Ingevolge artikel 2 van de Uitvoeringsregeling komen slechts die investeringen in (onderdelen van) bedrijfsmiddelen voor een energieverklaring in aanmerking, die zijn aangewezen in de Energielijst 1998 en die bestaan uit de in die bijlage genoemde bestanddelen. Voormeld artikel sluit naar tekst en strekking aldus investeringen uit die niet op de Energielijst 1998 voorkomen.
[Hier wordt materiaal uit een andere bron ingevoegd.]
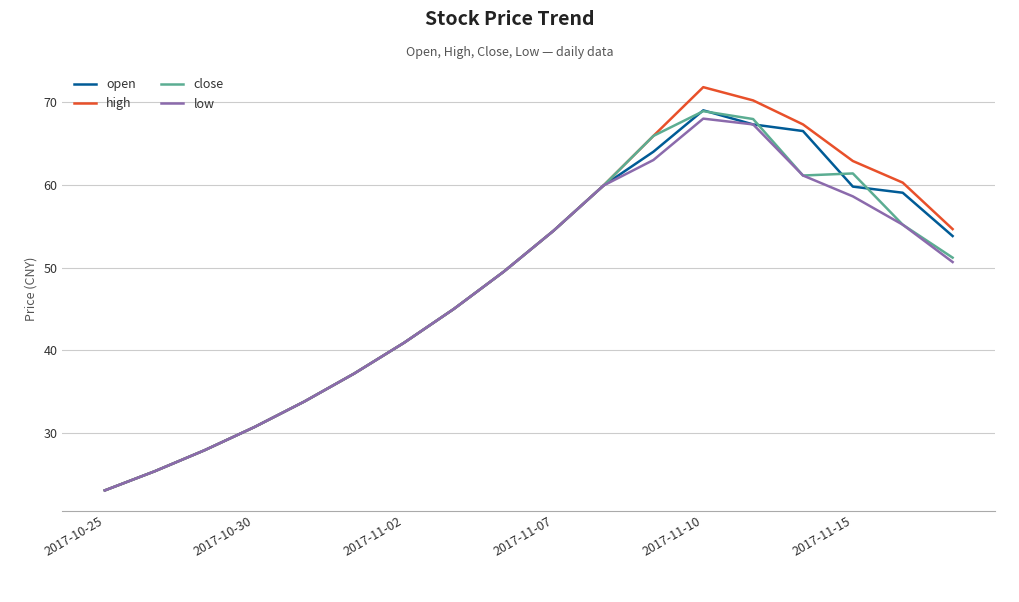

Which series has the largest total across all categories?

high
Gelijk verweerder heeft betoogd, is in dit geval niet voldaan aan het in rubriek 221202 genoemde vereiste van het voorzien zijn van een "uitsluitend elektrische aandrijving", nu het onderhavige systeem naast een elektrisch aangedreven plastificeerschroef is voorzien van een hydraulisch gedreven inspuit- en uitwerpmechanisme. Dat het hydraulisch gedreven inspuit- en uitwerpmechanisme wordt aangedreven door een elektrische pomp maakt de zaak niet anders. Evenmin doet aan voormeld oordeel af de omstandigheid dat het onderhavige bedrijfsmiddel beschikt over de in meergenoemde rubriek vermelde elektrische schroefrotatiemotoren.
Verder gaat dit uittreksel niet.